According to the Talmud (Moed Katan 16a), Meroz is a certain planet in the stellar sphere, and because the mention of it in Judges 5:23 is preceded by the phrase, “the stars in their course fought against Sisera” (v.20), it thus follows that Meroz must be defined as a celestial body.

So, because of the word’s position in the verse - that it is mentioned next to the word “stars” - it must be a celestial body. That’s hardly sound thinking. And look at the verse. The “stars” did in fact fight for Israel and so they weren’t cursed – and so, neither would their “home planet” be getting cursed, if Meroz was their planet.

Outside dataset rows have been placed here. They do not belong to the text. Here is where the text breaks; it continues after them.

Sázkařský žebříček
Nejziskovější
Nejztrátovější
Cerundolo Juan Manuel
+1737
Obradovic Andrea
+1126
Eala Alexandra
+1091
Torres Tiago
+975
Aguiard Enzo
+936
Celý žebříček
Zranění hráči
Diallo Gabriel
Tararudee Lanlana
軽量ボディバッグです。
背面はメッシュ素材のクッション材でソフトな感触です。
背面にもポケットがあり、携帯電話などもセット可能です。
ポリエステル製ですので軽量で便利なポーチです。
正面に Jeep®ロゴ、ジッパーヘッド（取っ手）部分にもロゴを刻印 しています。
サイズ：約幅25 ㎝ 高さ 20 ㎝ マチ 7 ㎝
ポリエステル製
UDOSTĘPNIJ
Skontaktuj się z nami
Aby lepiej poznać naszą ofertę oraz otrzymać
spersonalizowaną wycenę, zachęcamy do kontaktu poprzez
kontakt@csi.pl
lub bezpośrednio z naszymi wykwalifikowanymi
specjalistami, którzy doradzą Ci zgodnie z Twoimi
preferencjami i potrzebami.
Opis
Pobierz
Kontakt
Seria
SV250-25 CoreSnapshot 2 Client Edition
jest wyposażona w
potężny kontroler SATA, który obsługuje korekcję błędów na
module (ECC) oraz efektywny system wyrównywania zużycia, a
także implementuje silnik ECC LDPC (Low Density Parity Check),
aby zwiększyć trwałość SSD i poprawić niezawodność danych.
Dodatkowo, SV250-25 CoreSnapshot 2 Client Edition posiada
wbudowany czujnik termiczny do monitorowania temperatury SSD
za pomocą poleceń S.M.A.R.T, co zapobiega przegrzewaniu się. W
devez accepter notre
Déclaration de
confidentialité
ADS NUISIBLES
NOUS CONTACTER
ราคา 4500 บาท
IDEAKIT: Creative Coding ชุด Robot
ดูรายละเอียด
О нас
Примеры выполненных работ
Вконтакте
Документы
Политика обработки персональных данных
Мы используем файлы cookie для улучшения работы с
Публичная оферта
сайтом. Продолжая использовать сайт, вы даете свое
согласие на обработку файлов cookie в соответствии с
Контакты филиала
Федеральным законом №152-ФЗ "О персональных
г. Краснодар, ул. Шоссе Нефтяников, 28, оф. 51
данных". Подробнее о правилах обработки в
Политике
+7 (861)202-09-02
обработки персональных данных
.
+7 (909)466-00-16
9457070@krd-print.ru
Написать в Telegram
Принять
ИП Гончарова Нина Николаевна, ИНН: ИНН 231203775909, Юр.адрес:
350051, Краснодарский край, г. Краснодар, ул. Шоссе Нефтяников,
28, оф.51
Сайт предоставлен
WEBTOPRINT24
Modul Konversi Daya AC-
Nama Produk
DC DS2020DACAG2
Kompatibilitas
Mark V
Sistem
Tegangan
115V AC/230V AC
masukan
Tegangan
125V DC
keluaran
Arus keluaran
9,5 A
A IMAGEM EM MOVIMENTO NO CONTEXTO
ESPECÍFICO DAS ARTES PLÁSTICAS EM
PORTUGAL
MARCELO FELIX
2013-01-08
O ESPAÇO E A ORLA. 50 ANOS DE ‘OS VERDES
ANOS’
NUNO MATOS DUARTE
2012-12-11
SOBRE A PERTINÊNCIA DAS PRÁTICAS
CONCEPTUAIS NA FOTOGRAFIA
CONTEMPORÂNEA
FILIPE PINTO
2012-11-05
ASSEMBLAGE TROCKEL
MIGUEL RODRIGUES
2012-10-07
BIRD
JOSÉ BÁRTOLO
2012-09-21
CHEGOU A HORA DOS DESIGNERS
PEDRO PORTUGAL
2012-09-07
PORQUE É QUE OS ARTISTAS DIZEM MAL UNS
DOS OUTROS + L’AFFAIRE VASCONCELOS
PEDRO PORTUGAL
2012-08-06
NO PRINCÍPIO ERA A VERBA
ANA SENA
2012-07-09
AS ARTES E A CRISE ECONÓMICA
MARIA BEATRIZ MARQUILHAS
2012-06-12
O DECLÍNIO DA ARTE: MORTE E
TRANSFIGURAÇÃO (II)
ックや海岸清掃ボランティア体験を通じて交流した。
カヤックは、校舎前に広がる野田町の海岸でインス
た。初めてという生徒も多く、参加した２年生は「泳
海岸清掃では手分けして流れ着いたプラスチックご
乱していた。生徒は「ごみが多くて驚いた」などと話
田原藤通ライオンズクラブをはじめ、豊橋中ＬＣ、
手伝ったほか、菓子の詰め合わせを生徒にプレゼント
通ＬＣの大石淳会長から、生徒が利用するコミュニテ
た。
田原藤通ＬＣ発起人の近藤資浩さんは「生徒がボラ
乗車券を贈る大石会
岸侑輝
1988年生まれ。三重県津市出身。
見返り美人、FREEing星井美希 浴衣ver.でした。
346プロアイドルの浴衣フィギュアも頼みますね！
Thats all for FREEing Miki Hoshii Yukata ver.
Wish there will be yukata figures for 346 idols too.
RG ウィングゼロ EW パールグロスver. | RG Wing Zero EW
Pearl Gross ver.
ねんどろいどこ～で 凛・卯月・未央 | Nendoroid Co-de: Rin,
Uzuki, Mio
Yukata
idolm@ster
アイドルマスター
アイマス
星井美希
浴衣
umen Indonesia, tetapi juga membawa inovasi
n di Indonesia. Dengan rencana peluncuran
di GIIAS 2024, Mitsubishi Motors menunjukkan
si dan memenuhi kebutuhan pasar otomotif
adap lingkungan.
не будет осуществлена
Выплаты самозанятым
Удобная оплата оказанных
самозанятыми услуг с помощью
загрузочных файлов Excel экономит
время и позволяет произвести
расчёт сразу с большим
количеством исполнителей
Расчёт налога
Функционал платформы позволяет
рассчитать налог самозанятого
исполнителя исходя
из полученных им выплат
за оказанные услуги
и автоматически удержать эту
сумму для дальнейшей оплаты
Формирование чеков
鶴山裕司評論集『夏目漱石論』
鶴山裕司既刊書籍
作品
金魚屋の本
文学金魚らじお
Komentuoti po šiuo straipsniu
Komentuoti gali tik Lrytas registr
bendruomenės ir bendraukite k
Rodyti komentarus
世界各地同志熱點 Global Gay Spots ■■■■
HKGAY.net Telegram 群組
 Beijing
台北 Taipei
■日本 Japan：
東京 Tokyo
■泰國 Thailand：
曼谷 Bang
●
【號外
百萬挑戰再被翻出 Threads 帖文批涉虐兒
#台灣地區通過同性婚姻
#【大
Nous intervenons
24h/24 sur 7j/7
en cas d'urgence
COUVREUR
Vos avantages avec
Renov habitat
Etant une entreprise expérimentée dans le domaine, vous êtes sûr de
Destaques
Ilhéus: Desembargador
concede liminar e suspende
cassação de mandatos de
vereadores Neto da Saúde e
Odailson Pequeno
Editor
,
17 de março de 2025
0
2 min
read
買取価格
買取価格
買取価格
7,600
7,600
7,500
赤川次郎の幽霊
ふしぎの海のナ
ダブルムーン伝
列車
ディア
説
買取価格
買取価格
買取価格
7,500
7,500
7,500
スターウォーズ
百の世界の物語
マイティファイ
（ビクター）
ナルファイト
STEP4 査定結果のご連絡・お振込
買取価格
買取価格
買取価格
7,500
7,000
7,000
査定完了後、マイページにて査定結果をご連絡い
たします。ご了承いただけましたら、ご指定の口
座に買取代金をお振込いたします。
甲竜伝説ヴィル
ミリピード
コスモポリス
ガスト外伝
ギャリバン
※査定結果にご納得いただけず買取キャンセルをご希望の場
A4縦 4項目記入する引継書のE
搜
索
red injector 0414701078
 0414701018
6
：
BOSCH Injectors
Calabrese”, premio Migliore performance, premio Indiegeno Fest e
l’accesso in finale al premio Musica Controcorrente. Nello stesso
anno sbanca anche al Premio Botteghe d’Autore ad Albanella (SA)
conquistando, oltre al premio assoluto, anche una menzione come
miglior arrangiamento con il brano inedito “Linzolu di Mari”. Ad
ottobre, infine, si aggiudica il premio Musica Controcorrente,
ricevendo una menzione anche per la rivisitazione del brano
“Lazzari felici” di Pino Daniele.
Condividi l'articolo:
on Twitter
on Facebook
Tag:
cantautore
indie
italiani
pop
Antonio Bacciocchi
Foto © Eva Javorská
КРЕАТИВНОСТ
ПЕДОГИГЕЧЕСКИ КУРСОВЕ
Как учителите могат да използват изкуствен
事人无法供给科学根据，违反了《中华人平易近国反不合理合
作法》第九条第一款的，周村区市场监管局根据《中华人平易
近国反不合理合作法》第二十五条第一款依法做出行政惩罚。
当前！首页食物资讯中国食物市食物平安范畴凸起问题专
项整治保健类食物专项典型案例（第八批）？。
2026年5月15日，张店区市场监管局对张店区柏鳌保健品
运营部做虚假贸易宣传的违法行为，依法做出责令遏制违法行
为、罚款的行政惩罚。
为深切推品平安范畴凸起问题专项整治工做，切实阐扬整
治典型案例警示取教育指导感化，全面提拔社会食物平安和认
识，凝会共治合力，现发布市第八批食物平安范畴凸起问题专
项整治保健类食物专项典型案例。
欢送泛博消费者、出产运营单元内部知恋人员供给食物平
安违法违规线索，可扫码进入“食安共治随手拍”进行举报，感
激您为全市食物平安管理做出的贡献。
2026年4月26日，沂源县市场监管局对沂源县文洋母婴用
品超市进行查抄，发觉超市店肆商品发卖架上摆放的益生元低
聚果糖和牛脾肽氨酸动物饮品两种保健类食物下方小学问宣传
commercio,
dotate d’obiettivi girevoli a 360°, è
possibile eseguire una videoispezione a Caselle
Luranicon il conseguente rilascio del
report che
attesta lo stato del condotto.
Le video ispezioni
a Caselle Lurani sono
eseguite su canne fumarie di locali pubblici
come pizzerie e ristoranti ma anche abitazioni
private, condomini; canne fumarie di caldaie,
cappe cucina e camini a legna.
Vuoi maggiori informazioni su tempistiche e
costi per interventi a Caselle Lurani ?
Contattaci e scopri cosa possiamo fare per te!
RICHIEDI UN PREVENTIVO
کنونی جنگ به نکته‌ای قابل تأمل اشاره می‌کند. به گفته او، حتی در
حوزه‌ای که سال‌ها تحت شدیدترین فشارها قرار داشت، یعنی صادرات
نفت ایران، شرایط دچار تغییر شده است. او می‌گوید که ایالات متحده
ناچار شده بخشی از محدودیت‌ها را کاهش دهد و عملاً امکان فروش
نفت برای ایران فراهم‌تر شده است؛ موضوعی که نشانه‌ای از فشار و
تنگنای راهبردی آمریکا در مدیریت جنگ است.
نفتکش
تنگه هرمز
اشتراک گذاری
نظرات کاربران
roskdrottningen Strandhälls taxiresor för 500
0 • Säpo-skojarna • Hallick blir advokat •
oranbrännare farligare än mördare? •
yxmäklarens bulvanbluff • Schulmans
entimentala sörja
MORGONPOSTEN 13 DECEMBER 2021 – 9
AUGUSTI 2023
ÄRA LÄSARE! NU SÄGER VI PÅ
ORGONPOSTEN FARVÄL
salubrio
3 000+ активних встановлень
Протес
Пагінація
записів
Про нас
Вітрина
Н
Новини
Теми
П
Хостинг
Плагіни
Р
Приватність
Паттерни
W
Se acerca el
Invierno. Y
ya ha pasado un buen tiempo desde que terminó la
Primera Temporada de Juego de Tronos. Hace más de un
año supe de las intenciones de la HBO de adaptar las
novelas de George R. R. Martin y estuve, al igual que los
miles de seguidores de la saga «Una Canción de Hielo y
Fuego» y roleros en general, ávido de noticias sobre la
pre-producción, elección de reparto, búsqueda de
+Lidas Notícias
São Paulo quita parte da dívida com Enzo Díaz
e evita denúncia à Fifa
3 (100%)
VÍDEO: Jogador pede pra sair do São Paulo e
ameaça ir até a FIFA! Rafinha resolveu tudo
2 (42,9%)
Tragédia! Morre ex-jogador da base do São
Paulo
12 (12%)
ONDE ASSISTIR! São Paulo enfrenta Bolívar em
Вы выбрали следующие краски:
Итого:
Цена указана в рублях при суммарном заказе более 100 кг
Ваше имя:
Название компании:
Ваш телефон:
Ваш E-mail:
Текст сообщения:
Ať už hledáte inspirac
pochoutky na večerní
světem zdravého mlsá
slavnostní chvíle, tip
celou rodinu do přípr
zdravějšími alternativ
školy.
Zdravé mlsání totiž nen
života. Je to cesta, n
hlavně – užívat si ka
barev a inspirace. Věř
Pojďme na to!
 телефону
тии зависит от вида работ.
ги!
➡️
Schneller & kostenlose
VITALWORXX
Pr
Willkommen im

Meroz is thus distinguished from these “stars.” That is, Meroz has nothing to do with these “stars” (which is why it’s cursed – the stars were favorable toward Israel; Meroz was not). The passage actually means the opposite of what Micah Hanks and Rabbi Kaplan are saying. The fact that two words appear near each other does not produce meaning — you actually have to read the text. In this case, Hanks and Rabbi Kaplan have very obviously misread it.

Meroz is a sight for which there have been a number of archaeological proposals, but which has not received a definitive identification. That’s not a mystery that lends to it being a celestial body, either, because of the preceding paragraph — Meroz is distinguished from the stars.

So what are the stars? Many scholars (and I’d be in this group) think the plainest reading of this text — which mentions the stars “in their courses” — is a reference to astrology or astrological reasoning. That is, the text reflects the belief that, to borrow a modern expression, “the stars were aligned” in the favor of Israel in this battle. That is, something in the heavens — some portent or sign — was perceived as foretelling victory or assisting in victory. Since Israel, like its neighbors, believed that her God (Yahweh) was the force behind the signs in the heavens (having created them; cf. Gen 1:14-16) and could telegraph his intentions through them.

Support for this view comes — guess where — the same chapter from which Meroz is proof-texted. Judges 5:21 tells us that a flood (and scholars believe it to be a flash flood because of regional geography) was what won the day for Israel. And so, the idea in context would be that signs in the sky (rightly or wrongly – 2nd millennium BC people didn’t know meteorology like we do) led to a weather / climate event that produced a flood that wiped out Sisera’s army. Israel won because of that event — but the slackers from Meroz never showed up, so the angel of the Lord (Yahweh in anthropomorphized form) curses them.

It’s not complicated.

Honestly, why must we force aliens into the Bible? If you like the idea (and I think it would be cool if there was ever any proof), just like the idea. Don’t distort the biblical text.


  1. While some of its ideas are Talmudic – also a post-biblical era – the scholarly consensus is that the Zohar is medieval or later.